[Stored items]
Content starts
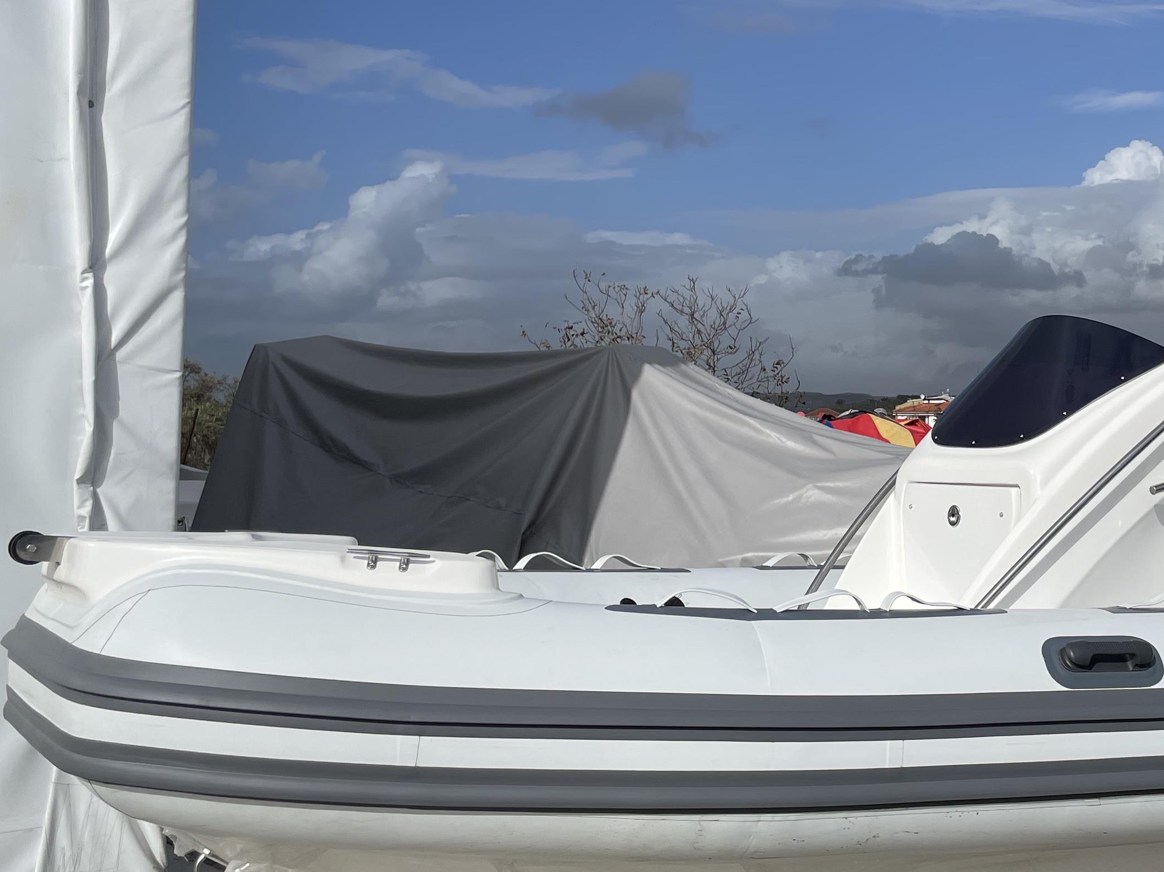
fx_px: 1681
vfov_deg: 29.0
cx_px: 1027
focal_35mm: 50
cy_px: 343
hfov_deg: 36.1
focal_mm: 4.2
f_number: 1.6
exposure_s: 1/9091
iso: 32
Content ends
Retype each entry exactly as it appears, excluding any image.

THE ANSWER:
fx_px: 1681
vfov_deg: 29.0
cx_px: 1027
focal_35mm: 50
cy_px: 343
hfov_deg: 36.1
focal_mm: 4.2
f_number: 1.6
exposure_s: 1/9091
iso: 32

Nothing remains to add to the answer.